— Problem details —
Copy exactly the lines from the one containing "Kurzy sázkové kanceláře" through the last line of the records, both included, and nothing more.

— Dataset excerpts —
»»

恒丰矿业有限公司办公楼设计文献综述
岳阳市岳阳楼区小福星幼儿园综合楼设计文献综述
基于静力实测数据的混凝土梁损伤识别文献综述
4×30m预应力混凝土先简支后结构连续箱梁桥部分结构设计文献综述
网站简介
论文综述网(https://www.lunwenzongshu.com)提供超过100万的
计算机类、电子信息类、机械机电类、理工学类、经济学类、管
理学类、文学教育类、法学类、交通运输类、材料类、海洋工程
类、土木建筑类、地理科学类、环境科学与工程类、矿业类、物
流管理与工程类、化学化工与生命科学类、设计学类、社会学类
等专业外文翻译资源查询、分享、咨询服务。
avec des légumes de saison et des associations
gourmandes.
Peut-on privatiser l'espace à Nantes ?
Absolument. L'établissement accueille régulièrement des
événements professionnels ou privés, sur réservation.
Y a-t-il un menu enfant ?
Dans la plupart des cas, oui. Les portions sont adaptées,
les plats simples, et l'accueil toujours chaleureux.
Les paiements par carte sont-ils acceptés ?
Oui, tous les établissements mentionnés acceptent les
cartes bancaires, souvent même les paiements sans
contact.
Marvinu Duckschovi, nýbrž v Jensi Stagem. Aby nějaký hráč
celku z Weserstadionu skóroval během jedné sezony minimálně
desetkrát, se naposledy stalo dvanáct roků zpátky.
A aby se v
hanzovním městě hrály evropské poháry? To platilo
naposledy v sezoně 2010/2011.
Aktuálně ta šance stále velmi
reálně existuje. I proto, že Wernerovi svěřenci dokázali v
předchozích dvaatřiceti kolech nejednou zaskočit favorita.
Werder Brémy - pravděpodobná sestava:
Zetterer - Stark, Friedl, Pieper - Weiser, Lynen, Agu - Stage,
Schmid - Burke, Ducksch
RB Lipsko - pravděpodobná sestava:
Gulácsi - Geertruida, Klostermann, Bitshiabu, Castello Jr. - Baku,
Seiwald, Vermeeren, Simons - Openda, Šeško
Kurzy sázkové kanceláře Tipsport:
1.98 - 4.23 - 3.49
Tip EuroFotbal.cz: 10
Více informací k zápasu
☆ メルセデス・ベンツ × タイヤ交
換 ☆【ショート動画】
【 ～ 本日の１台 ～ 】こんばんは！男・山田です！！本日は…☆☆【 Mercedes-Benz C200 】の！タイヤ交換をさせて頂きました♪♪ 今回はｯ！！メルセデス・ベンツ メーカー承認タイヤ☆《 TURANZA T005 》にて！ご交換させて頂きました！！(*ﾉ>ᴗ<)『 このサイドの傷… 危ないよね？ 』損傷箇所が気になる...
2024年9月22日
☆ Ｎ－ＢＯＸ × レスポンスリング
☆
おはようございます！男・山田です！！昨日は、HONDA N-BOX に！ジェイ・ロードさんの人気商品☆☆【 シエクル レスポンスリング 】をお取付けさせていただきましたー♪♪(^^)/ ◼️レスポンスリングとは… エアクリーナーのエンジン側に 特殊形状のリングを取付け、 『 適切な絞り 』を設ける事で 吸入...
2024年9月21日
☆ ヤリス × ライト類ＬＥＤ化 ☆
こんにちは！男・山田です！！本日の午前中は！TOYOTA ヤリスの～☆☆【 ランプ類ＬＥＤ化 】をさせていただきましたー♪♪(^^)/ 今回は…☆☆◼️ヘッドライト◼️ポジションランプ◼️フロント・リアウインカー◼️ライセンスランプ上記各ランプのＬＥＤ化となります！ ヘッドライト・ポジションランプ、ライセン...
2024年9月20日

««

— Response to the exercise —
Kurzy sázkové kanceláře Tipsport:
1.98 - 4.23 - 3.49
Tip EuroFotbal.cz: 10
Více informací k zápasu
☆ メルセデス・ベンツ × タイヤ交
換 ☆【ショート動画】
【 ～ 本日の１台 ～ 】こんばんは！男・山田です！！本日は…☆☆【 Mercedes-Benz C200 】の！タイヤ交換をさせて頂きました♪♪ 今回はｯ！！メルセデス・ベンツ メーカー承認タイヤ☆《 TURANZA T005 》にて！ご交換させて頂きました！！(*ﾉ>ᴗ<)『 このサイドの傷… 危ないよね？ 』損傷箇所が気になる...
2024年9月22日
☆ Ｎ－ＢＯＸ × レスポンスリング
☆
おはようございます！男・山田です！！昨日は、HONDA N-BOX に！ジェイ・ロードさんの人気商品☆☆【 シエクル レスポンスリング 】をお取付けさせていただきましたー♪♪(^^)/ ◼️レスポンスリングとは… エアクリーナーのエンジン側に 特殊形状のリングを取付け、 『 適切な絞り 』を設ける事で 吸入...
2024年9月21日
☆ ヤリス × ライト類ＬＥＤ化 ☆
こんにちは！男・山田です！！本日の午前中は！TOYOTA ヤリスの～☆☆【 ランプ類ＬＥＤ化 】をさせていただきましたー♪♪(^^)/ 今回は…☆☆◼️ヘッドライト◼️ポジションランプ◼️フロント・リアウインカー◼️ライセンスランプ上記各ランプのＬＥＤ化となります！ ヘッドライト・ポジションランプ、ライセン...
2024年9月20日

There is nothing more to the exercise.